Marek Krajewski. Przystojny skurwiel. Tak o nim mówiły dziewczyny w biurze, chłopaki nazywali go trochę ostrzej.

„Najgorsze – myślała Jagna, jadąc w taksówce – jest to, że nie można się przyczepić do niczego, jeżeli chodzi o jego sposób zarządzania”. Był uprzejmy w chłodny, zawodowy sposób. Był sprawiedliwy aż do bólu. Był też wymagający, potrafił odesłać projekt do poprawki dziesiątki razy, zanim uznał, że się nadaje lub że osoba, która go pisze, się nie nadaje. Firma płaciła dużo, były premie, były prowizje, ale były też zwolnienia. Teraz zaciskała dłonie na torbie od laptopa i zastanawiała się, czy wyjdzie obronną ręką ze spotkania. Pracowała od pół roku, jej umowa zależała bezpośrednio od tego, co stworzyła. Nie miała złudzeń: jeżeli jej projekt nie spodoba się szefowi, to będą ostatnie dwa tygodnie jej pracy.

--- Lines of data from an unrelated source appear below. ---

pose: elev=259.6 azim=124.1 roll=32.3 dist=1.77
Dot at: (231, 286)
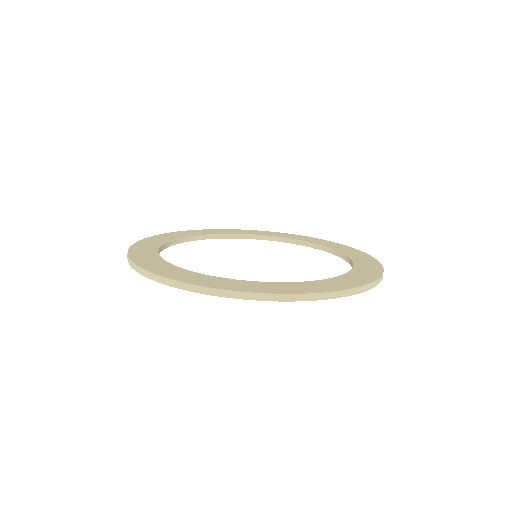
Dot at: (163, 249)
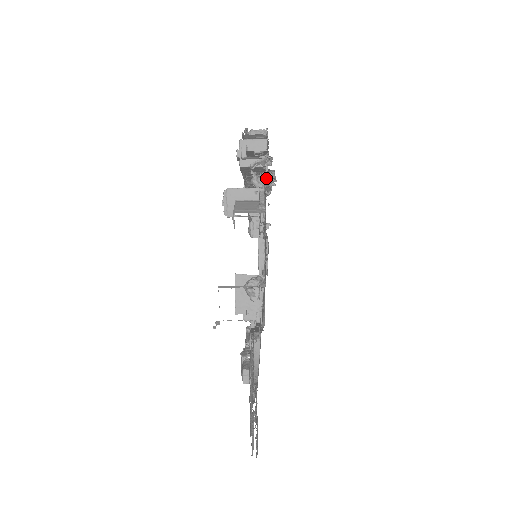
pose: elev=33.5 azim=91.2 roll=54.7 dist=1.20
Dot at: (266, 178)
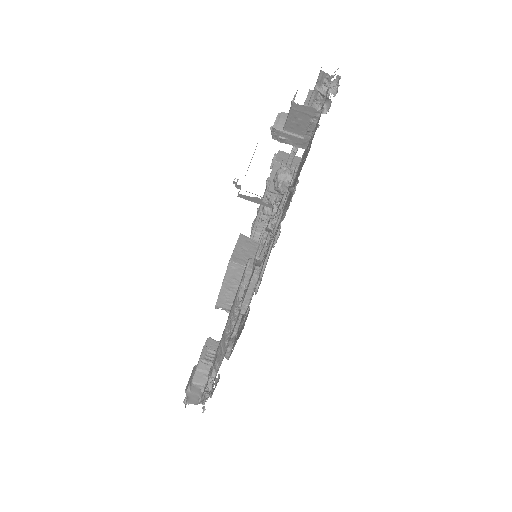
Dot at: (328, 91)
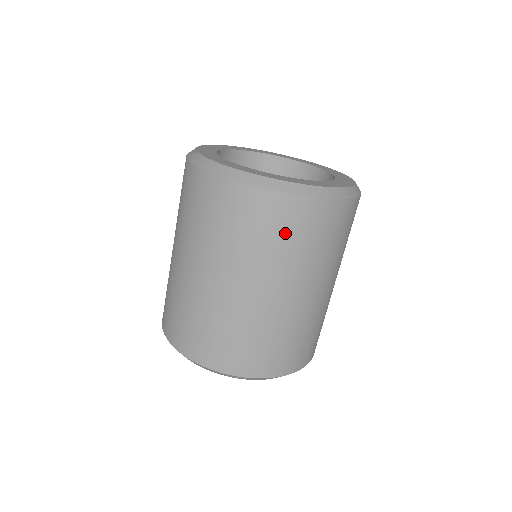
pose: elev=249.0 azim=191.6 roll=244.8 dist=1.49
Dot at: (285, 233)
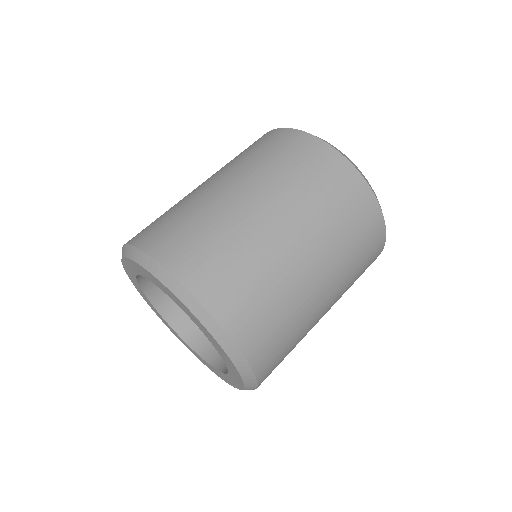
Dot at: (299, 162)
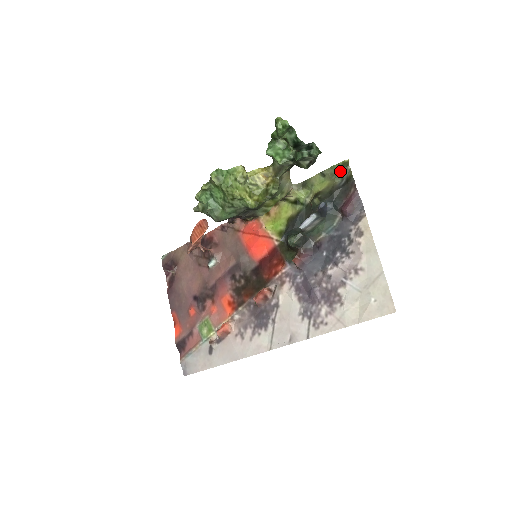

Wysiadła z taksówki pół kilometra od biura, miasto ponownie rozryło połowę ulic, aby położyć kanalizację, więc wjazd bezpośrednio pod budynek, w którym pracowała, był niemożliwy, a droga w tym miejscu tak zakorkowana, że dłużej czekałaby w korku, niż szła. Kochała zimę, ten cudowny czas, gdy wszystko otula śnieg, gdy sklepy oświetlone są tysiącami kolorowych lampek, a w radiu lecą świąteczne kawałki. Tylko że to, co działo się od tygodnia na dworze, z zimą nie miało wspólnego nic. Było mokro i ciemno, zimno wciskało jej się pod płaszcz i oblepiało, a mimo to była spocona i czuła, że jest jej za gorąco. Stres robił swoje, zaciskał się na niej coraz mocniej. Prawie biegła, żałując, że nie wyszła wcześniej, ale w nocy kończyła jeszcze projekt, a potem przełożyła budzik, wmawiając sobie, że pół godziny snu więcej jest jej potrzebne. Cóż, jedno tak, drugie pół godziny było zwyczajną głupotą.

Mężczyzna spieszył się tak jak i ona, też był spóźniony, na dodatek poirytowany i zmęczony, bo znów pracował pół nocy. Nie zauważył drobnej kobiety, wpadł na nią, zachwiał się i zaklął.

– Boże, przepraszam. – Rzucił się, aby jej pomóc.